The results of our study should be interpreted in the context of certain limitations. First, our study is from a single institution, which limits the generalization of our findings to other institutions or patients population and the sample size was relatively limited. Second, 88 of the initial patients were excluded (39.3%; 69 with delayed blood sampling over 4 minutes, 11 with unavailable blood sample due to technical difficulties in vascular access, and 8 that achieved ROSC within 4 minutes). Third, base excess and bicarbonate levels were uncheckable for 31.6% (43/136) of the patients who were included in our current analyses. Fourth, blood sampling during CPR is technically difficult, and it was difficult to distinguish if blood samples were obtained from an artery or a vein during CPR. Differences between arterial and venous pO2 and pCO2 levels have been documented.[23] Additionally, we defined immediate arterial blood gas analysis as obtaining blood sample within 4 minutes after ED arrival. The definition was determined based on the data of our hospital, in which the median time was 3 minutes with IQR 2 to 4 minutes. Since there have been no studies that used initial arterial blood gas data during CPR, further research for optimal timing would be necessary. The EMS system in Korea differs to that of Western Europe and North America. The results can be influenced by the different local EMS systems with different protocol or algorithm for OHCA patients.
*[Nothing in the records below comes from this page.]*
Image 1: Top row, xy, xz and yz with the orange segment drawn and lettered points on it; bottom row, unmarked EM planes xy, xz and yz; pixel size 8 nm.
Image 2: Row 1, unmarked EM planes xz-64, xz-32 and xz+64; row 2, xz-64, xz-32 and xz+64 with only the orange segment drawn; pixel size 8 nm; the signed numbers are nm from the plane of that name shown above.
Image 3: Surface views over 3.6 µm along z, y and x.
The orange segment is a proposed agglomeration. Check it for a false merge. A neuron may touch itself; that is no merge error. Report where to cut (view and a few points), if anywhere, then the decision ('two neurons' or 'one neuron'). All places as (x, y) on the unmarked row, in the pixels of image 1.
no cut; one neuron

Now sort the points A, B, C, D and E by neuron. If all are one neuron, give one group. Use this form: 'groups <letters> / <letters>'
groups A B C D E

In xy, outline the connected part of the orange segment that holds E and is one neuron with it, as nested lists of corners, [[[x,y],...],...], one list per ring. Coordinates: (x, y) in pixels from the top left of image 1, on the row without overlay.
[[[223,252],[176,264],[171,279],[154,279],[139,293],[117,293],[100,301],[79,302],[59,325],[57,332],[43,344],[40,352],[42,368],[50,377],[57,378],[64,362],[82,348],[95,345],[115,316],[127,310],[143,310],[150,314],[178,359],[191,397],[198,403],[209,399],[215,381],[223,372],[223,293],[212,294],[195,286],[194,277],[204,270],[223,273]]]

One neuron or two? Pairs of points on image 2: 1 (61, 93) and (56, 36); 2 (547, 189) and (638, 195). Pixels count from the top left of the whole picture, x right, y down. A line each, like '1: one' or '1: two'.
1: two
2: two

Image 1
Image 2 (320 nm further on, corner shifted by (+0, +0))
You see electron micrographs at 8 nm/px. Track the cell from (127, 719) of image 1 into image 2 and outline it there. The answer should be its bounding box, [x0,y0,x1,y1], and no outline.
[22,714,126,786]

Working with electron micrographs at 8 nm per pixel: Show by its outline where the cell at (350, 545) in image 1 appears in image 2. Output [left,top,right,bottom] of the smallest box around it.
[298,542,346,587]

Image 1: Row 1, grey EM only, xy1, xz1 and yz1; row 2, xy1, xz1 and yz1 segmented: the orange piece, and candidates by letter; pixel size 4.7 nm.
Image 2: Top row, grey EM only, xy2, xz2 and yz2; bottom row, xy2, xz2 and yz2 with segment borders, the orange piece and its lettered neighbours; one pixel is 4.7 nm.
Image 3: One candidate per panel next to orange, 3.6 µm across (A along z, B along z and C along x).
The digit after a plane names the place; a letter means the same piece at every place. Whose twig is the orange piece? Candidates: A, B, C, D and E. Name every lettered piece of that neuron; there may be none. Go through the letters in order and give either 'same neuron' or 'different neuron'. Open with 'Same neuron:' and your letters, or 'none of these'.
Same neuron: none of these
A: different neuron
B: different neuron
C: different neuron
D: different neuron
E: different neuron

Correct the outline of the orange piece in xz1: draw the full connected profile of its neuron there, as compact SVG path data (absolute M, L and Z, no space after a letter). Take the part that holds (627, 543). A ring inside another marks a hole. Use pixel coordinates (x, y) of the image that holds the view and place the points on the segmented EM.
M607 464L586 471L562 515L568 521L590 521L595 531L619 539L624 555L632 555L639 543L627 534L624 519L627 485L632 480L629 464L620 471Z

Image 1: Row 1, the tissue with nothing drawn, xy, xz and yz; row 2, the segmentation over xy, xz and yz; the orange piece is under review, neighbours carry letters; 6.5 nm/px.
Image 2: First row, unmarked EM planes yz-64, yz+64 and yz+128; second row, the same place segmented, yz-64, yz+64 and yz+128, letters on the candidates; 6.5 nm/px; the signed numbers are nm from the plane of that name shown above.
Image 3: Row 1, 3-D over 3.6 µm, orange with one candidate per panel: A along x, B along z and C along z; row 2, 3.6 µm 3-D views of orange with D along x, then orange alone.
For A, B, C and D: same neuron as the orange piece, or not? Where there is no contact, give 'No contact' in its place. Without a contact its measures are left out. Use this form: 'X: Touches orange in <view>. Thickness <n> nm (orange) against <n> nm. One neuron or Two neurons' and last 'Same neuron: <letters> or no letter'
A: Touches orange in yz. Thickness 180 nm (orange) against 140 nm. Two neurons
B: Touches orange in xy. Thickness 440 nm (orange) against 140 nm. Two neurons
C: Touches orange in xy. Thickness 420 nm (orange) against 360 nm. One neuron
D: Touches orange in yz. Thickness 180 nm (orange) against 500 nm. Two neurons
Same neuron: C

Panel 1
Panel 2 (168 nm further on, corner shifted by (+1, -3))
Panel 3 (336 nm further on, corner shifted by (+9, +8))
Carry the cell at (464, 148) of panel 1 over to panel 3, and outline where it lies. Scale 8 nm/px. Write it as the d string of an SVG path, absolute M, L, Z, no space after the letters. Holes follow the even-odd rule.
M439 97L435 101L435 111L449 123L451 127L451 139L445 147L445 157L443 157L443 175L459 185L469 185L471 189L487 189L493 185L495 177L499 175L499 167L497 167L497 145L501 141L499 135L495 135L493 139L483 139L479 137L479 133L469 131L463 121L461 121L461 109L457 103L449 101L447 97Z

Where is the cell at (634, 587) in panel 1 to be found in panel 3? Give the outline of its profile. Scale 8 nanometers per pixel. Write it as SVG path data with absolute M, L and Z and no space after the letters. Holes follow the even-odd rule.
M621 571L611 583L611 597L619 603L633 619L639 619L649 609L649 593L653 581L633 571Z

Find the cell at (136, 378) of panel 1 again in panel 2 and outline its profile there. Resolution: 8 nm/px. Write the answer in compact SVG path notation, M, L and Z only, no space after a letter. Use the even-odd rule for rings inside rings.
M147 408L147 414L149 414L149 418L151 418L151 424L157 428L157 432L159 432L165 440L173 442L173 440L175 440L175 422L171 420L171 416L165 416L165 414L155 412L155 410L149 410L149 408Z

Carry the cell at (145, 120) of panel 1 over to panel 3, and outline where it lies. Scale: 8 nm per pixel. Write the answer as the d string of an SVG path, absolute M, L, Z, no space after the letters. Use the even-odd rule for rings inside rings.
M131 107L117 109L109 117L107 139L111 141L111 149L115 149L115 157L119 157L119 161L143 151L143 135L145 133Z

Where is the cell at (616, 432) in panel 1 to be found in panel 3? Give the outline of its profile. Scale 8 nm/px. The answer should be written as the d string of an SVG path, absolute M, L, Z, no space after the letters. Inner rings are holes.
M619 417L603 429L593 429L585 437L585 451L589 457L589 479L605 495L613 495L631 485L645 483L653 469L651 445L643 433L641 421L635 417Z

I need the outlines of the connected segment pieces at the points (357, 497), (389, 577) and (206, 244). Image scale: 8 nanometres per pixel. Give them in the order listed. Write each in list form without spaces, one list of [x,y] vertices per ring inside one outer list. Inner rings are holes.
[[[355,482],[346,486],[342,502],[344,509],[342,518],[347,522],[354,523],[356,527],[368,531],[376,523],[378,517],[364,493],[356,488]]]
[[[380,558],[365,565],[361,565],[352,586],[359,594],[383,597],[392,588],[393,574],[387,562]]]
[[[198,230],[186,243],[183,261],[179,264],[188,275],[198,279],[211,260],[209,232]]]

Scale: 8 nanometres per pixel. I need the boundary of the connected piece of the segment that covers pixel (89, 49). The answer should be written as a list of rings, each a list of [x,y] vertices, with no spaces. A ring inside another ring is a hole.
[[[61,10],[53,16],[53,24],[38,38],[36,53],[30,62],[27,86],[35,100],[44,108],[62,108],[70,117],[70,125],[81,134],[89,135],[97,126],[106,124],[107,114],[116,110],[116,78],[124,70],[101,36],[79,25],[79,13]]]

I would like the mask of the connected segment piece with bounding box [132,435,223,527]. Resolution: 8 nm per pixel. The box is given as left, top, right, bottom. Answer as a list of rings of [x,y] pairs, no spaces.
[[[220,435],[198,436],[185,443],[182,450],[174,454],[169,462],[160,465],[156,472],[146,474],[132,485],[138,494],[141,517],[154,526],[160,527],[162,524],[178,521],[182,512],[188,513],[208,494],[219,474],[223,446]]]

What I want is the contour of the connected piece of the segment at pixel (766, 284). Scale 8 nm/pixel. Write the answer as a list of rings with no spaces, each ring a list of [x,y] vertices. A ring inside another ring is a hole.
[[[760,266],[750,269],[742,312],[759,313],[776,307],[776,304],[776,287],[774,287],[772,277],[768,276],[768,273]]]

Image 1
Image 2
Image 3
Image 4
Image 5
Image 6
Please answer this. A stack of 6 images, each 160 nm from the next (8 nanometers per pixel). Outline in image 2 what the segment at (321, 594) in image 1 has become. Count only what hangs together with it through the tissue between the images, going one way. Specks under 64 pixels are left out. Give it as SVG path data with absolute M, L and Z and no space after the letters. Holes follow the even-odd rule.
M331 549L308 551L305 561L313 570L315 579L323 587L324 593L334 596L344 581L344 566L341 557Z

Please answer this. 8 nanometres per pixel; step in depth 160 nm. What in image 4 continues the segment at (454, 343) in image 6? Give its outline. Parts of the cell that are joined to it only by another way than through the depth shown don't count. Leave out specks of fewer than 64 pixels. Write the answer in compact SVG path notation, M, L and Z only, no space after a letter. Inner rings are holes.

Thus, our results should be interpreted with caution. Finally, the majority of our current study patients presented with a nonshockable rhythm at the scene and had >20 minutes of resuscitation time, which limits the generalization of our findings to other institutions or populations.
5. Conclusions
The pCO2 level obtained within 4 minutes of starting CPR is an independent predictor for sustained ROSC in OHCA patients, and it may provide the status of the ischemic insult because serum lactate and pH are unreliable when measured in this manner as it is frequently above the measurable limit. However, further studies will be needed to clarify the role of the blood gas analysis in clinical practice.
Footnotes
This study was performed at University of Ulsan College of Medicine, Asan Medical Centre, Seoul, Korea.
The authors have no conflicts of interests to disclose.